3. Main Application Setup

lib/main.dart

void main() {
  runApp(const MainApp());
}

class MainApp extends StatelessWidget {
  const MainApp({super.key});

  /// Global navigator key for accessing navigation context from anywhere in the app
  static final navigatorKey = GlobalKey<NavigatorState>();

  /// Project API token for map services authentication
  static const projectApiToken = String.fromEnvironment('GEM_TOKEN');

  @override
  Widget build(BuildContext context) {
    return AppProviders(
      child: MaterialApp(navigatorKey: navigatorKey, home: const MapPage()),
    );
  }
}

class MapPage extends StatefulWidget {
  const MapPage({super.key});

  @override
  State<MapPage> createState() => _MapPageState();
}

class _MapPageState extends State<MapPage> {
  @override
  void initState() {
    super.initState();
  }

  @override
  Widget build(BuildContext context) {
    return Scaffold(
      resizeToAvoidBottomInset: false,
      body: Stack(children: [AppMap(appAuthorization: MainApp.projectApiToken)]),
    );
  }
}

Key Points:

  • Uses String.fromEnvironment('GEM_TOKEN') for secure token management
  • Wraps the app with AppProviders for state management
  • Global navigator key for navigation access
  • Scaffold with Stack layout for potential overlay elements
  • resizeToAvoidBottomInset: false prevents keyboard interference

SDK Integration Details

Authentication

The Magic Lane SDK requires an API token for authentication:

static const projectApiToken = String.fromEnvironment('GEM_TOKEN');

This approach uses environment variables for security. Set the token when running:

flutter run --dart-define=GEM_TOKEN=your_api_token_here

Map Controller Management

The GemMapController is the primary interface for map interactions:

void _onMapCreated(GemMapController controller) {
  WidgetsBinding.instance.addPostFrameCallback((_) {
    final provider = context.read<GemMapProvider>();
    provider.setController(controller);
  });
  setState(() {});
}

Why addPostFrameCallback?

  • Ensures the widget tree is fully built before accessing providers
  • Prevents potential context access issues during widget creation
  • Guarantees safe provider operations

Resource Management

Proper cleanup is essential for preventing memory leaks:

@override
void dispose() {
  GemKit.release();
  super.dispose();
}

Running the Application

1. Set Environment Variable

export GEM_TOKEN="your_magic_lane_api_token"

2. Run the Application

flutter run --dart-define=GEM_TOKEN=$GEM_TOKEN

Or for specific platforms:

# iOS
flutter run -d ios --dart-define=GEM_TOKEN=$GEM_TOKEN

# Android
flutter run -d android --dart-define=GEM_TOKEN=$GEM_TOKEN

If everything is set up correctly, the app will display a responsive, interactive map that supports common gestures — panning, pinch-to-zoom, double-tap zoom, and two-finger shove/rotate interactions — providing a smooth and natural user experience.

Troubleshooting

Common Issues

  1. Watermark displayed over map: Verify API token is correctly set
  2. Build failures: Ensure all dependencies are properly installed
  3. Performance issues: Check resource disposal in dispose methods

Debug Commands

# Check dependencies
flutter pub deps

# Clean and rebuild
flutter clean
flutter pub get
flutter run

# Check for issues
flutter doctor

Conclusion

This tutorial demonstrates how to integrate the Magic Lane Maps SDK into a Flutter application with proper architecture and best practices. The implementation provides a solid foundation for building more complex mapping applications with additional features and functionality.

THINGS TO DO
**A.** Pull out the part of the Magic Lane map tutorial starting with "If everything is" and going on through "natural user experience.".
**B.** In the Magic Lane map tutorial, shorten the paragraph that begins "If everything is set up correctly" and keep its main facts.
None of the items are needed here.

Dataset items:

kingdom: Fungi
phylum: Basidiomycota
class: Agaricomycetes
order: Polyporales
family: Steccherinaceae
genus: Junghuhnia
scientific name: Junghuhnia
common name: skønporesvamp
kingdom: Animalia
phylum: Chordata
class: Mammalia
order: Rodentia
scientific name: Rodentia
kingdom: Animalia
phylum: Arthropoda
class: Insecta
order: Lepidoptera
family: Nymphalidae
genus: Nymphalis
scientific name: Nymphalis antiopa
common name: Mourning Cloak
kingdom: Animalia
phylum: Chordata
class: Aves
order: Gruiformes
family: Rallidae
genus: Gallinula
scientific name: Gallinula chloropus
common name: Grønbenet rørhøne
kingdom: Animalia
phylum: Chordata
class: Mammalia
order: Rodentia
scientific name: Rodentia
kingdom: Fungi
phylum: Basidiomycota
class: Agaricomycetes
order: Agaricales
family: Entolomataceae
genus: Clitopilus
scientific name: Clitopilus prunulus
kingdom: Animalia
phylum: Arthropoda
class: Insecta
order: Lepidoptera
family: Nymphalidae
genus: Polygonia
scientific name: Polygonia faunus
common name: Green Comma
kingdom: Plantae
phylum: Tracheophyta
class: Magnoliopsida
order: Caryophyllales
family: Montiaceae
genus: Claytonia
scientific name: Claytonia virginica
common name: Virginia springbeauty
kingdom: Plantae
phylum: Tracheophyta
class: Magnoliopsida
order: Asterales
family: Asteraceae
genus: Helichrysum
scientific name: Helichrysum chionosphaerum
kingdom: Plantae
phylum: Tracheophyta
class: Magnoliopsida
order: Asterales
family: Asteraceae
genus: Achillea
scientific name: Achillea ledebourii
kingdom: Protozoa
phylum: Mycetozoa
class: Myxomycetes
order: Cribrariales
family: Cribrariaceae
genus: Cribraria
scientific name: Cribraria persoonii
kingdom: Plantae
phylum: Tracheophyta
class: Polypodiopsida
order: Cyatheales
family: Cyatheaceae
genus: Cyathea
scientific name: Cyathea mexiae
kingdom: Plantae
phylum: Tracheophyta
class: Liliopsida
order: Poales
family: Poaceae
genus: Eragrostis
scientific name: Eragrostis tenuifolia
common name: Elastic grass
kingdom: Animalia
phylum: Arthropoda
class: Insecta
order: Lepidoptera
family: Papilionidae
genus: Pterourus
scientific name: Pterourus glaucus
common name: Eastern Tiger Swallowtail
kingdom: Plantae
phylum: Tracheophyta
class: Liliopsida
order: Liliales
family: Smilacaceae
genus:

ANSWER SECTION
**A.**
If everything is set up correctly, the app will display a responsive, interactive map that supports common gestures — panning, pinch-to-zoom, double-tap zoom, and two-finger shove/rotate interactions — providing a smooth and natural user experience.

**B.** With correct setup, the app shows a responsive, interactive map. It supports panning, pinch-to-zoom, double-tap zoom and two-finger shove/rotate, for a smooth, natural user experience.